Selasa 14 Jan 2020 21:44 WIB

Sang Pejalan di Pinggir

Selamat jalan Agus Edi Santoso.

Nasihin Masha
Foto: Republika/Daan
Nasihin Masha

REPUBLIKA.CO.ID, Oleh: Nasihin Masha

Harganya Rp 6.100,00. Saya membelinya di bursa buku Shopping Center. Tahun 1987. Ya buku itu terbit Juli 1987. Penerbitnya Mizan. Sejak itu saya mengenal namanya: Agus Edi Santoso. Sejak dulu saya terbiasa membaca halaman di balik halaman judul. Isinya judul buku, penulis buku, pemegang copy right, nama penerbit, alamat penerbit, tahun terbit, judul asli (jika itu buku terjemahan), cetakan ke berapa, nomor ISBN, desainer sampul buku, penerjemah (jika itu buku terjemahan), dan penyunting buku. Saya bahkan termasuk orang yang menilai buku dari nama penyunting bukunya, bukan sekadar nama penulisnya. Misalnya Hernowo, penyunting legendaris Mizan.

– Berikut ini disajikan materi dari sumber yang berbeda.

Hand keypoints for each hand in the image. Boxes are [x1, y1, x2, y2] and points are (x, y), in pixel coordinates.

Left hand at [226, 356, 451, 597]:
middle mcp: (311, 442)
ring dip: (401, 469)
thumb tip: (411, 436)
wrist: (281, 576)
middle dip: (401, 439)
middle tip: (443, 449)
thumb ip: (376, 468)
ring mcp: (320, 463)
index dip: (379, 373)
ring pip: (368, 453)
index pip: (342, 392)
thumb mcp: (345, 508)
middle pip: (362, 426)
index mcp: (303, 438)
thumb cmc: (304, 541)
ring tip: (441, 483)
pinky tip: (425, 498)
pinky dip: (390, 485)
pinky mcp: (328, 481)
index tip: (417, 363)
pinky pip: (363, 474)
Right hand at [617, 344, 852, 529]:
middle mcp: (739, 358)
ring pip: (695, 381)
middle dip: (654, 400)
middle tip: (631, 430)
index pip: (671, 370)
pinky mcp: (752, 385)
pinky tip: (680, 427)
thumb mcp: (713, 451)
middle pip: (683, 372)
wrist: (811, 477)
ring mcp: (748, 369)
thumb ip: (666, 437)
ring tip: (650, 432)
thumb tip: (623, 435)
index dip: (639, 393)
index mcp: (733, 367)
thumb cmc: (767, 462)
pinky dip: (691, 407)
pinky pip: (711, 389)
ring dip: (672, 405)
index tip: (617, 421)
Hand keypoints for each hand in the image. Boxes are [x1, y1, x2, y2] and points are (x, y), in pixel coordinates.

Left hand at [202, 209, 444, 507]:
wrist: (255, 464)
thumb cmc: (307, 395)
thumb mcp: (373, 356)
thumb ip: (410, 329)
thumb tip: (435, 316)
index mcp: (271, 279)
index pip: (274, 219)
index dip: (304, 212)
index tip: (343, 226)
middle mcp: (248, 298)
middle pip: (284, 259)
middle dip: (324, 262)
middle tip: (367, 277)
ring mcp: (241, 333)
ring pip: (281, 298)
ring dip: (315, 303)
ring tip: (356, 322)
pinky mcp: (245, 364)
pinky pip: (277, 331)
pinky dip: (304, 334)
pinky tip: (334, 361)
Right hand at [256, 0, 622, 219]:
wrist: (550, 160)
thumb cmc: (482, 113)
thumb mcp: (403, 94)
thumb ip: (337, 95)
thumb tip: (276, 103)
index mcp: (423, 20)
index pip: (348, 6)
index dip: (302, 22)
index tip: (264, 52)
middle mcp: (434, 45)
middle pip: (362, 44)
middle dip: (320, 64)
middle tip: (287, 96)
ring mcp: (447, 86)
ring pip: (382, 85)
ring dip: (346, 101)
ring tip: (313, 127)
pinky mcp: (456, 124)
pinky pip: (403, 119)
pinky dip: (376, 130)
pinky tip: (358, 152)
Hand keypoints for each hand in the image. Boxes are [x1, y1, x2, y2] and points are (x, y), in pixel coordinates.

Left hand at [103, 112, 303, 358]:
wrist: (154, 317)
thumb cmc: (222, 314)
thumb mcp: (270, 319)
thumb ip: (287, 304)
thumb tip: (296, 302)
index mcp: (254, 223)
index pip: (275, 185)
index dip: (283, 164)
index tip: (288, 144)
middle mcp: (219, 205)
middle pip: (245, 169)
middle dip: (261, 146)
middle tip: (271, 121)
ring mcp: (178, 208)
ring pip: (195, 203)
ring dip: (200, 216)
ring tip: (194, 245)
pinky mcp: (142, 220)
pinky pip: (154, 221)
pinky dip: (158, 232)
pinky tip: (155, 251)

Saat itu Mizan sedang membuat serial tulisan cendekiawan Muslim Indonesia. Judul buku yang disunting Agus adalah Islam, Kemodernan, dan Keindonesiaan. Itulah kumpulan tulisan Nurcholish Madjid.

Rupanya, sebagai editor majalah HMI, Agus yang pelahap buku dan tulisan-tulisan bermutu serta gagasan-gagasan besar tentang Indonesia dan pemikiran tentang kenegaraan dan kemasyarakatan, mengoleksi makalah-makalah Cak Nur. Inilah buku yang berisi gagasan-gagasan besar Cak Nur, bahkan menjadi buku Cak Nur yang paling berpengaruh. Buku ini mengalami cetak ulang berkali-kali, terakhir terbit pada 2013. Jika sebelumnya dikatapengantari M Dawam Rahardjo saja maka pada edisi baru ada tambahan kata pengantar oleh Anies Baswedan.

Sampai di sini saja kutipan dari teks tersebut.